Marguerite de Valois se soutint au dossier d'un fauteuil: ses jambes fléchissaient sous elle.
—A présent, madame, demanda le chancelier, conviendrez-vous que je l'emporte?... Eh bien, fit-il en se rapprochant avec une ardeur involontaire, et en modérant les inflexions de sa voix, il ne tient qu'à vous que tout ceci soit un rêve, que le conseiller Gentil vive, et que le captif des fosses du Louvre soit mis en liberté.
A cette nouvelle et outrageante proposition, toutes ses forces lui revinrent, et de son geste impérieux montrant la porte à ce tentateur exécré:
—Sortez! lui dit-elle.
XXI
LE PHILTRE DE L'ALCHIMISTE.
En des temps comme ceux-là, dans un pays gouverné par des mains telles que celles de Louise de Savoie et d'Antoine Duprat, la justice n'a pas un bandeau, mais un voile pour se cacher la face; ce n'est pas une balance, c'est une hache qu'elle tient.
Le conseiller Gentil, cet Italien infâme qui avait secondé le crime de la régente et du chancelier, méritait la mort, à coup sûr, et c'était un acte providentiel qu'il la reçût de l'homme auquel il avait sacrifié son loyal maître. Mais son arrêt, tel qu'il fut rendu, n'était pas moins inique, car il reposait sur des griefs imaginaires, et non sur son forfait trop réel.

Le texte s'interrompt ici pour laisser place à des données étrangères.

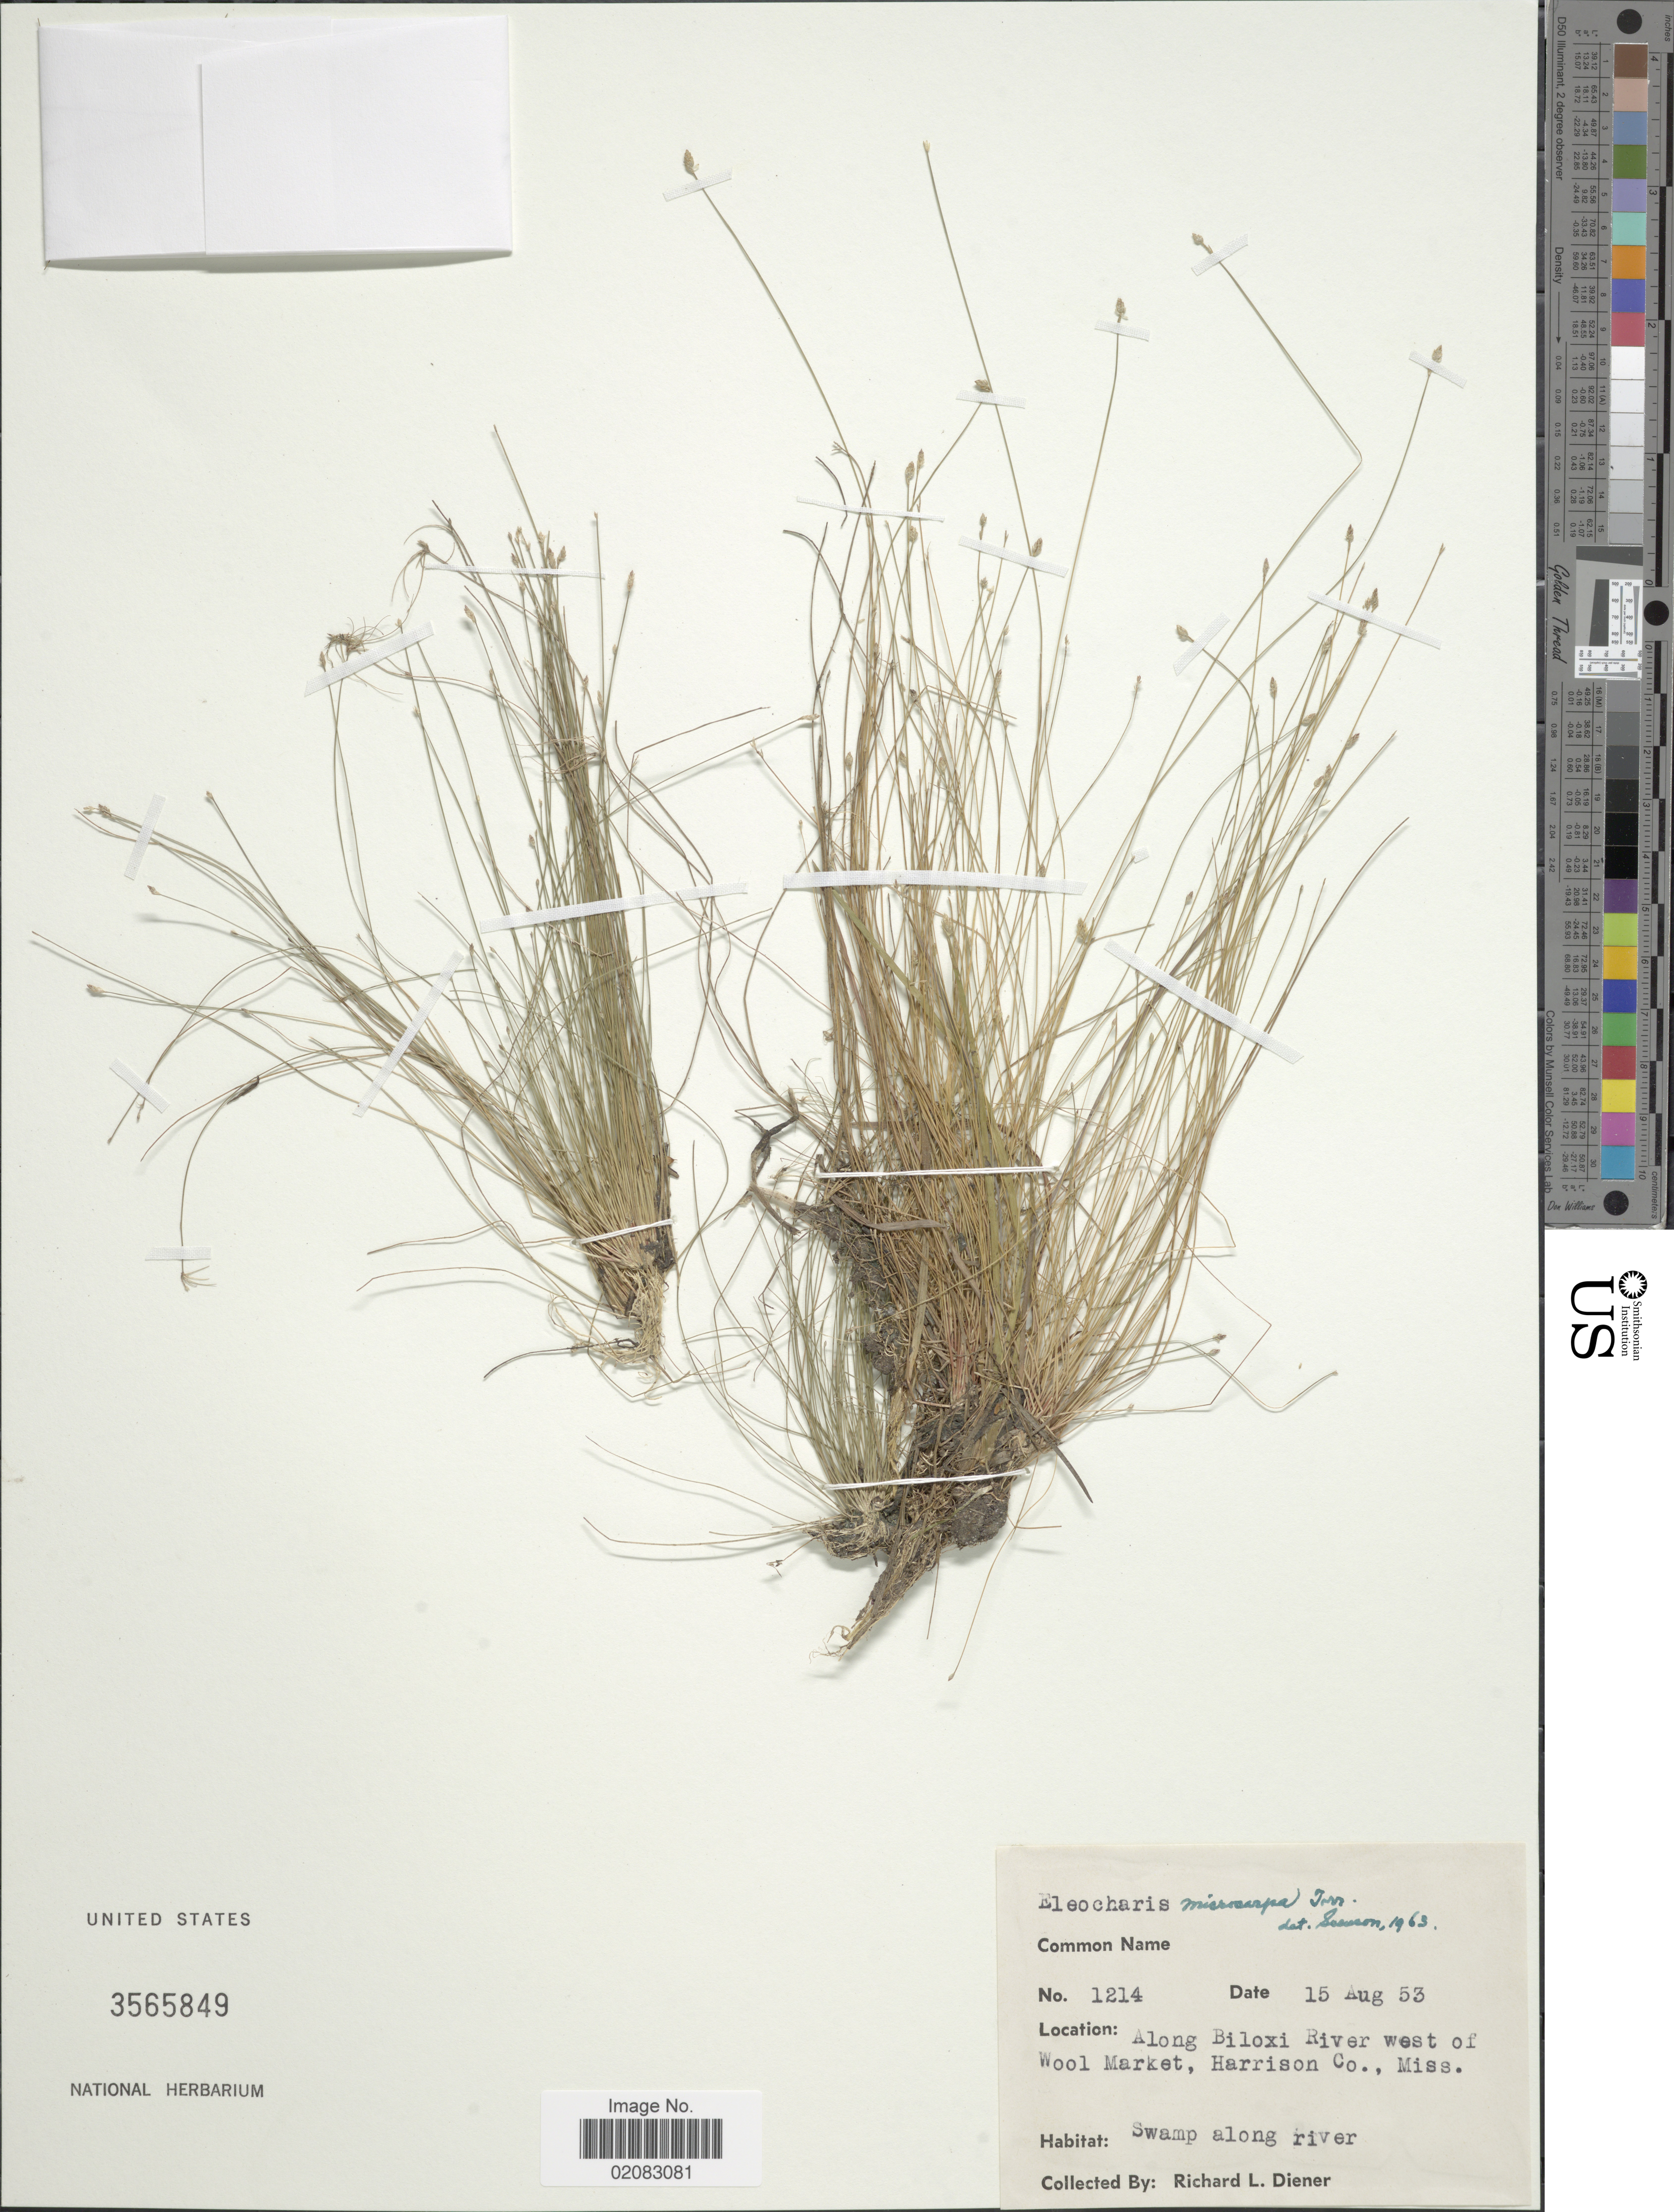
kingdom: Plantae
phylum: Tracheophyta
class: Liliopsida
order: Poales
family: Cyperaceae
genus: Eleocharis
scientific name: Eleocharis microcarpa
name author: Torr.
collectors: R. Diener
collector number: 1214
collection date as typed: Transcribed d/m/y: 15/8/53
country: United States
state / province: Mississippi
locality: Along Biloxi River west of Wool Market, Harrison Co, Swamp along river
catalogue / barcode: US 3565849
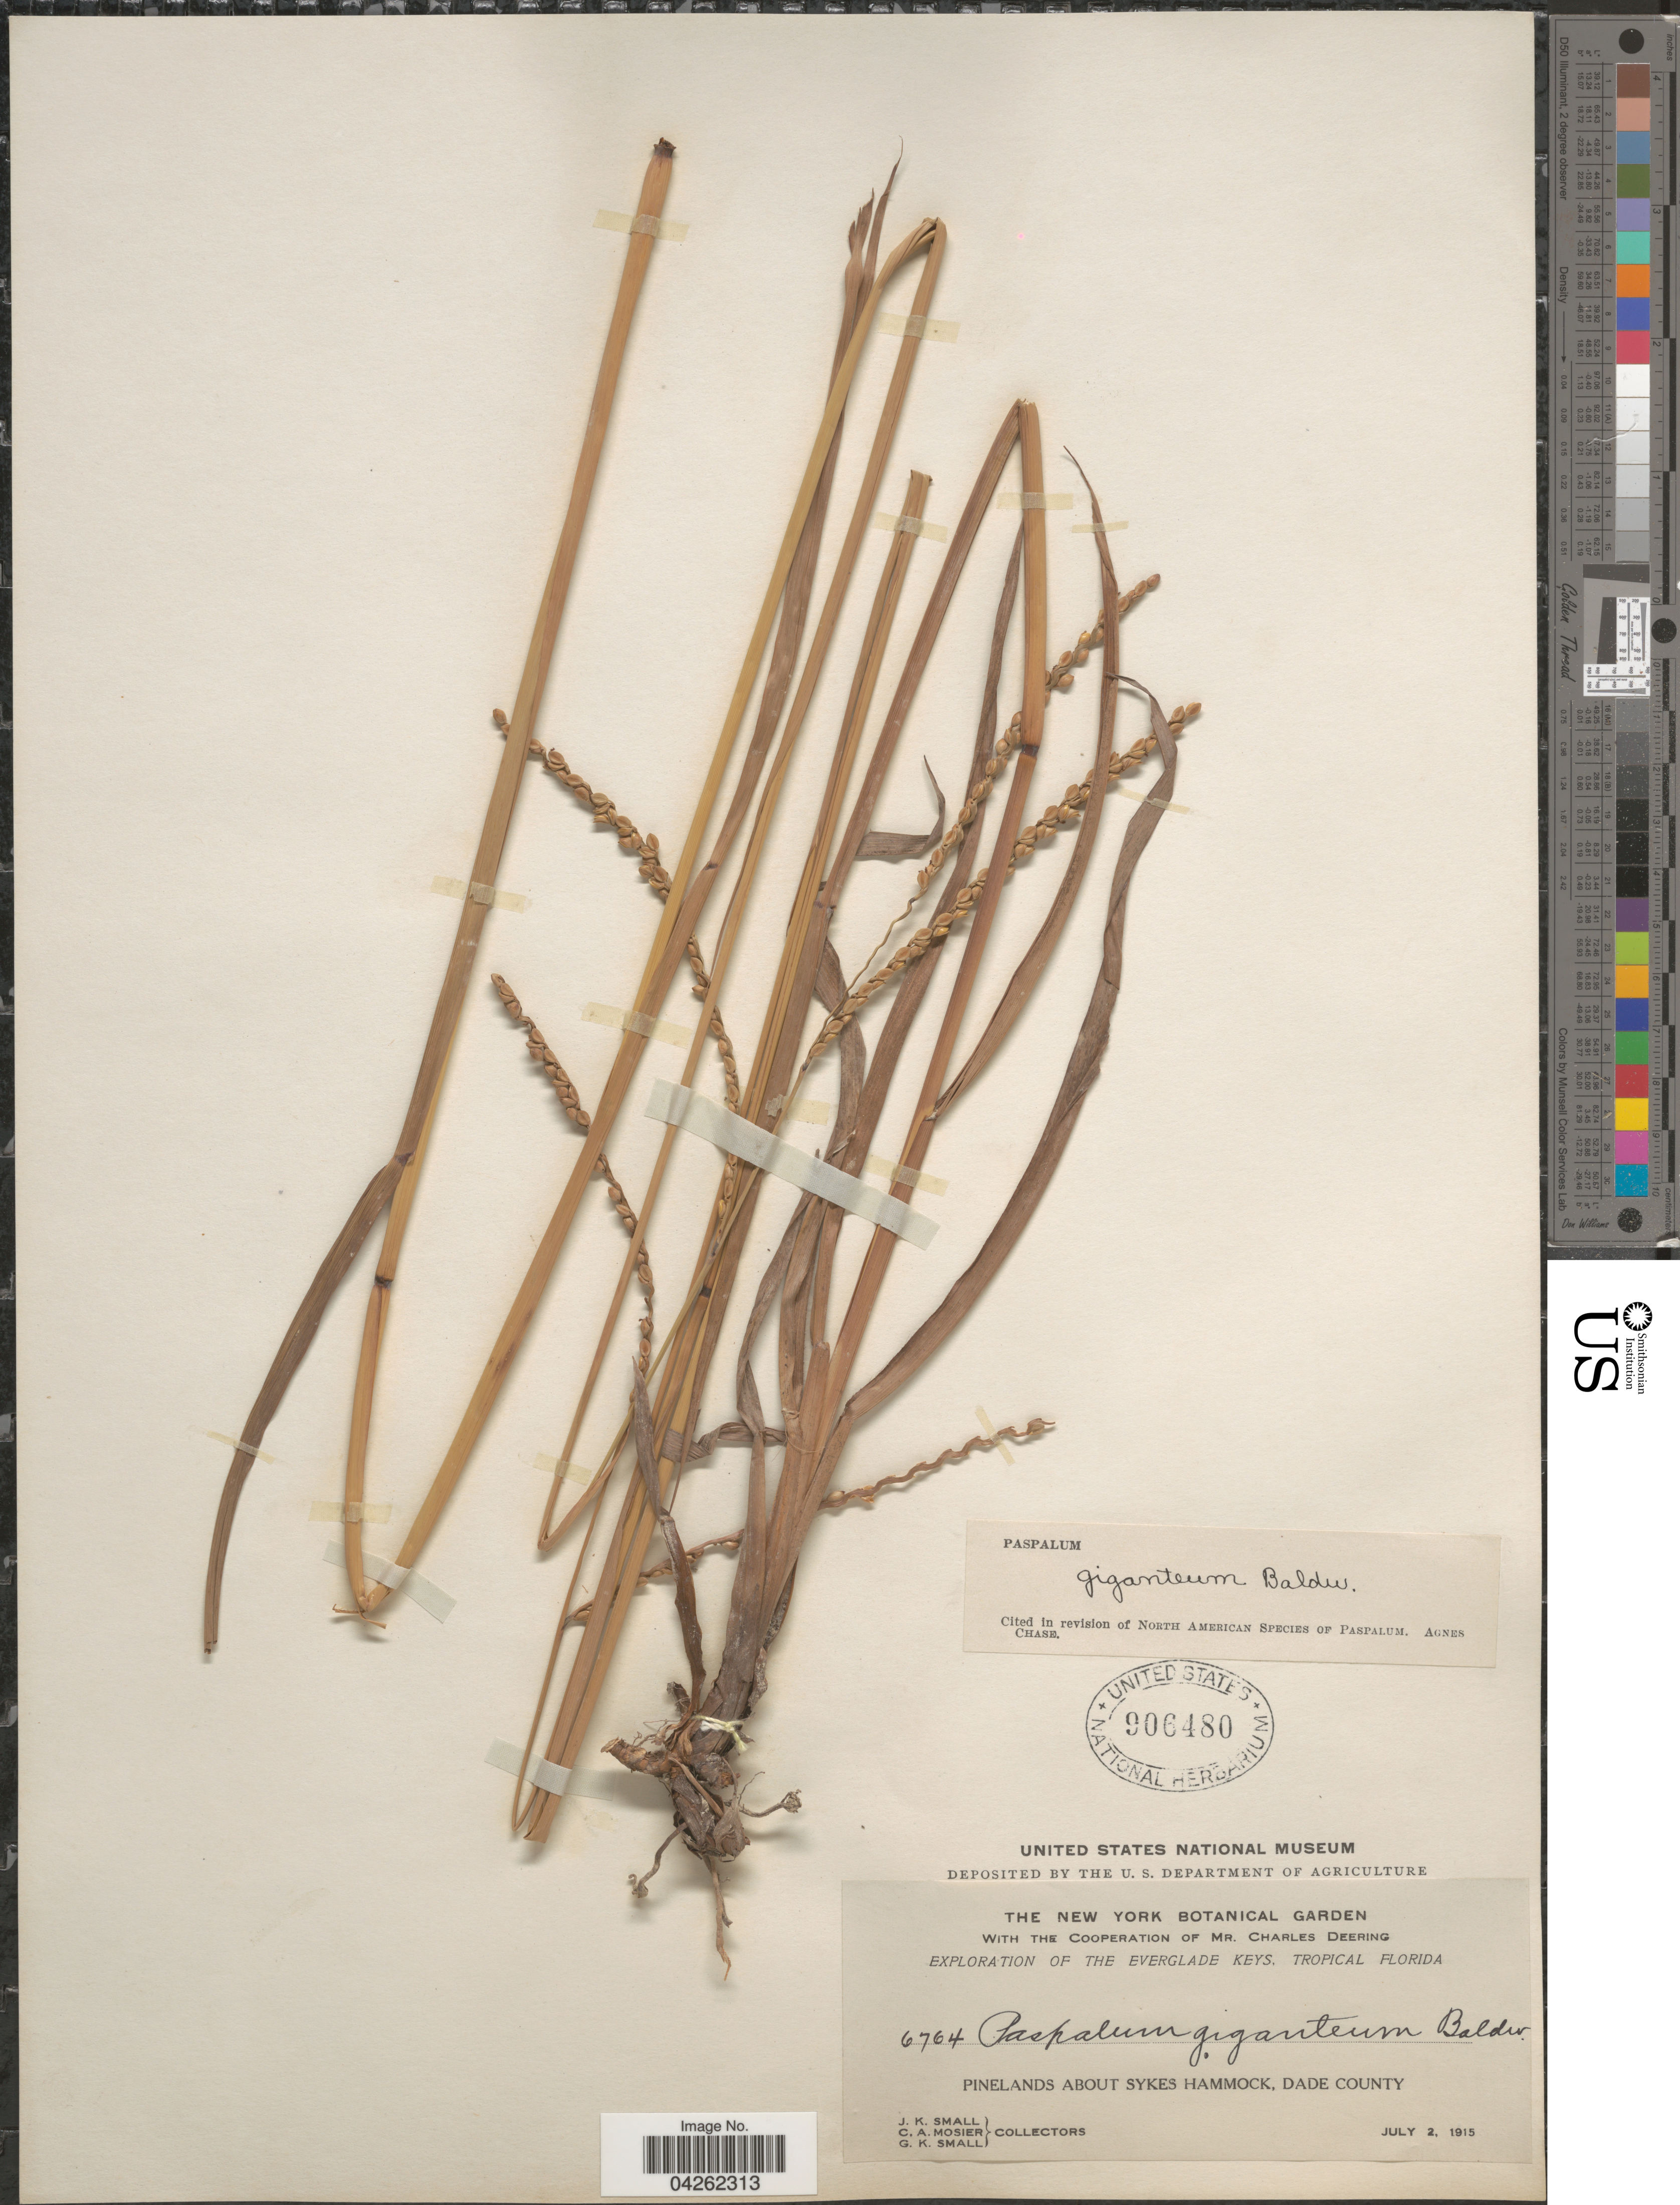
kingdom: Plantae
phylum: Tracheophyta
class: Liliopsida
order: Poales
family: Poaceae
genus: Paspalum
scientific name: Paspalum giganteum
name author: Baldwin ex Vasey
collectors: J. K. Small, C. A. Mosier & G. K. Small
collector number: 6764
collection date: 1915-07-02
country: United States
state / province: Florida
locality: Exploration of The Everglades Keys, Tropical Florida. Pinelands about Sykes Hammock, Dade County.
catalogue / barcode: US 906480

Duprat n'avait garde, en effet, de mettre l'accusation sue ce terrain; il lui importait à tout prix d'étouffer le mystère de l'affaire de Semblançay.
Quelques années auparavant, nous l'avons dit plus haut, soupçonnant Jean Poncher, général des finances, seigneur de Chainfreau, secrétaire du roi, ancien argentier de Charles VIII et de Louis XII, d'être sur la voie de la vérité, il s'était hâté de se défaire de lui, sans s'inquiéter de son rang ni de ses titres, par un de ces mêmes arrêts d'un tribunal servile.